The move does preserve the 1,600 jobs of the people who currently work at the Avon Lake plant, fulfilling an agreement Ford had made with the United Auto Workers union. Still, none of these things is likely to boost economic activity much.

While Ford’s workers will get to keep their well-paying jobs, a lot of the recent manufacturing growth in the U.S. has been made possible by companies finding ways to pay workers less than they used to. Consider Nissan Motor Co.'s plant in Smyrna, Tennessee.

The workers there are divided into two tiers: those who work directly for Nissan and those who work as contractors with lower pay, fewer benefits and less job security. Even the U.S. carmakers traditionally dominated by the UAW have adopted the two-tier model to save money on labor costs, much to the chagrin of new employees who are paid far less than their better-paid counterparts.

In many cases, of course, the alternative to a lower-tier manufacturing job is displacement by machines, which helps explain why the output of the U.S. manufacturing sector continues to rise even as the number of people working in manufacturing continues to fall.

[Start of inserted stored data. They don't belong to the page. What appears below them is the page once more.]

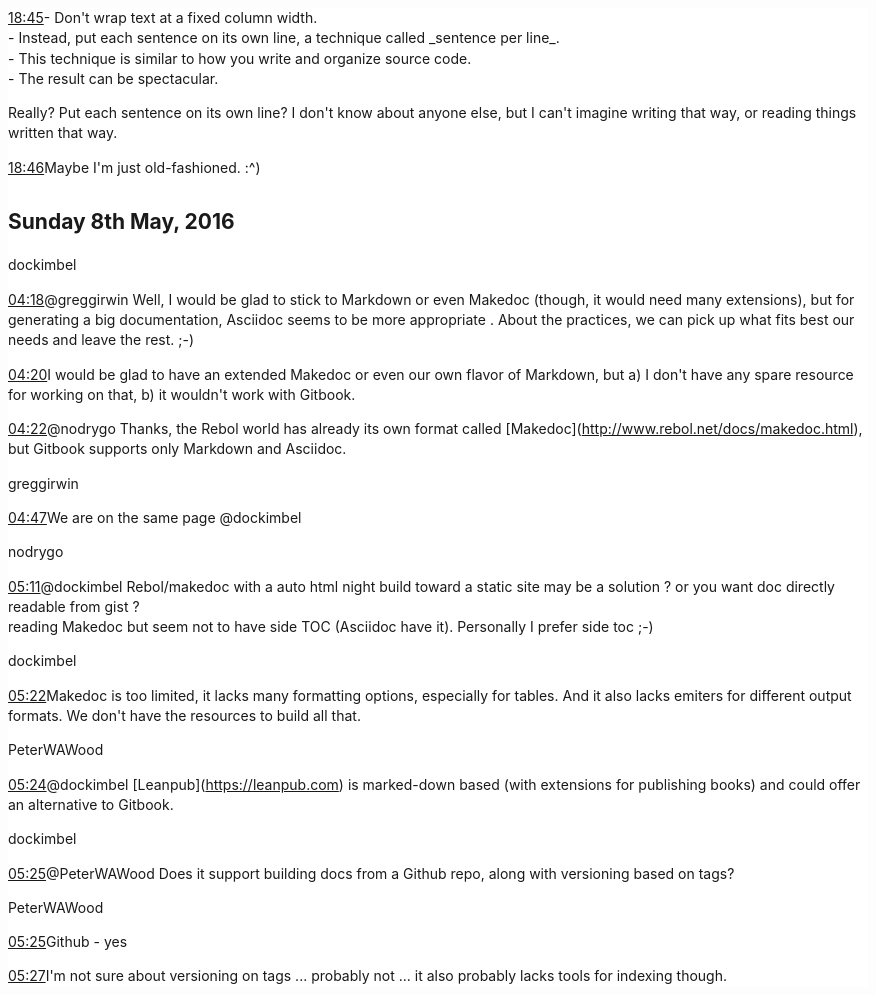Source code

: [18:45](#msg572e37bef9a53a60793ca3ed)- Don't wrap text at a fixed column width.  
\- Instead, put each sentence on its own line, a technique called \_sentence per line\_.  
\- This technique is similar to how you write and organize source code.  
\- The result can be spectacular.

Really? Put each sentence on its own line? I don't know about anyone else, but I can't imagine writing that way, or reading things written that way.

[18:46](#msg572e3800a351d8310951d303)Maybe I'm just old-fashioned. :^)

## Sunday 8th May, 2016

dockimbel

[04:18](#msg572ebe2ac2a86dcf791971db)@greggirwin Well, I would be glad to stick to Markdown or even Makedoc (though, it would need many extensions), but for generating a big documentation, Asciidoc seems to be more appropriate . About the practices, we can pick up what fits best our needs and leave the rest. ;-)

[04:20](#msg572ebe86682b8fdf3c8cb17d)I would be glad to have an extended Makedoc or even our own flavor of Markdown, but a) I don't have any spare resource for working on that, b) it wouldn't work with Gitbook.

[04:22](#msg572ebeee682b8fdf3c8cb17e)@nodrygo Thanks, the Rebol world has already its own format called \[Makedoc](http://www.rebol.net/docs/makedoc.html), but Gitbook supports only Markdown and Asciidoc.

greggirwin

[04:47](#msg572ec4d1b51b0e2948501fd6)We are on the same page @dockimbel

nodrygo

[05:11](#msg572eca78ed393f3409b0b354)@dockimbel Rebol/makedoc with a auto html night build toward a static site may be a solution ? or you want doc directly readable from gist ?  
reading Makedoc but seem not to have side TOC (Asciidoc have it). Personally I prefer side toc ;-)

dockimbel

[05:22](#msg572ecd25682b8fdf3c8cb18b)Makedoc is too limited, it lacks many formatting options, especially for tables. And it also lacks emiters for different output formats. We don't have the resources to build all that.

PeterWAWood

[05:24](#msg572ecd7c12fa465406eada46)@dockimbel \[Leanpub](https://leanpub.com) is marked-down based (with extensions for publishing books) and could offer an alternative to Gitbook.

dockimbel

[05:25](#msg572ecdbec2a86dcf791971f0)@PeterWAWood Does it support building docs from a Github repo, along with versioning based on tags?

PeterWAWood

[05:25](#msg572ecdd9f9a53a60793cb7fa)Github - yes

[05:27](#msg572ece57b51b0e294850208a)I'm not sure about versioning on tags ... probably not ... it also probably lacks tools for indexing though.
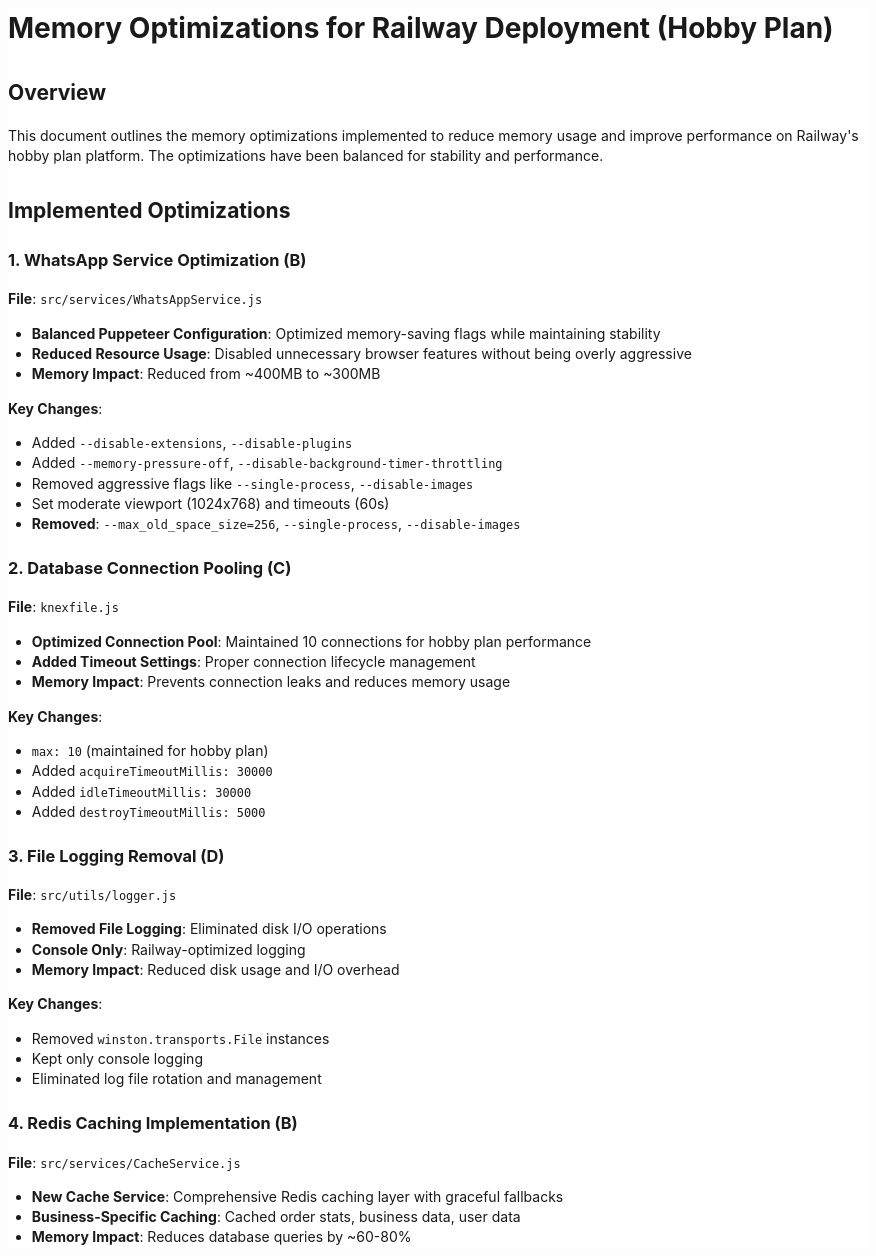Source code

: # Memory Optimizations for Railway Deployment (Hobby Plan)

## Overview
This document outlines the memory optimizations implemented to reduce memory usage and improve performance on Railway's hobby plan platform. The optimizations have been balanced for stability and performance.

## Implemented Optimizations

### 1. WhatsApp Service Optimization (B)
**File**: `src/services/WhatsAppService.js`
- **Balanced Puppeteer Configuration**: Optimized memory-saving flags while maintaining stability
- **Reduced Resource Usage**: Disabled unnecessary browser features without being overly aggressive
- **Memory Impact**: Reduced from ~400MB to ~300MB

**Key Changes**:
- Added `--disable-extensions`, `--disable-plugins`
- Added `--memory-pressure-off`, `--disable-background-timer-throttling`
- Removed aggressive flags like `--single-process`, `--disable-images`
- Set moderate viewport (1024x768) and timeouts (60s)
- **Removed**: `--max_old_space_size=256`, `--single-process`, `--disable-images`

### 2. Database Connection Pooling (C)
**File**: `knexfile.js`
- **Optimized Connection Pool**: Maintained 10 connections for hobby plan performance
- **Added Timeout Settings**: Proper connection lifecycle management
- **Memory Impact**: Prevents connection leaks and reduces memory usage

**Key Changes**:
- `max: 10` (maintained for hobby plan)
- Added `acquireTimeoutMillis: 30000`
- Added `idleTimeoutMillis: 30000`
- Added `destroyTimeoutMillis: 5000`

### 3. File Logging Removal (D)
**File**: `src/utils/logger.js`
- **Removed File Logging**: Eliminated disk I/O operations
- **Console Only**: Railway-optimized logging
- **Memory Impact**: Reduced disk usage and I/O overhead

**Key Changes**:
- Removed `winston.transports.File` instances
- Kept only console logging
- Eliminated log file rotation and management

### 4. Redis Caching Implementation (B)
**File**: `src/services/CacheService.js`
- **New Cache Service**: Comprehensive Redis caching layer with graceful fallbacks
- **Business-Specific Caching**: Cached order stats, business data, user data
- **Memory Impact**: Reduces database queries by ~60-80%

At the same time machines are relieving workers of many menial occupations (although not all of them), we’re also living in a time of renewed interest in artisanal production. I recently got to tour the tiny factory at Dandelion Chocolate, which prides itself on how much human labor is required to create its delicious bars.

At Dandelion, each bag of cacao beans is hand-sorted by specialists who are trained to spot defects that would be very difficult for a machine to detect, such as cracks and insect eggs. Many of the beans end up being composted rather than sent to the roaster. The result of all of this fanatical dedication to purity is an unusually rich collection of flavors, although they obviously cost far more than industrially manufactured chocolate bars.

As wages rise in other countries and machines become more sophisticated, we’ll probably hear more stories about manufacturing coming back to the U.S., although we shouldn’t overstate the benefits of these shifts for American workers.

The real future of U.S. manufacturing, at least as a source of employment, may very well be rooted in more old-fashioned techniques. Right now, artisanal products are a tiny portion of the market for manufactured goods and employ very few people. But I wouldn’t be surprised if that changed.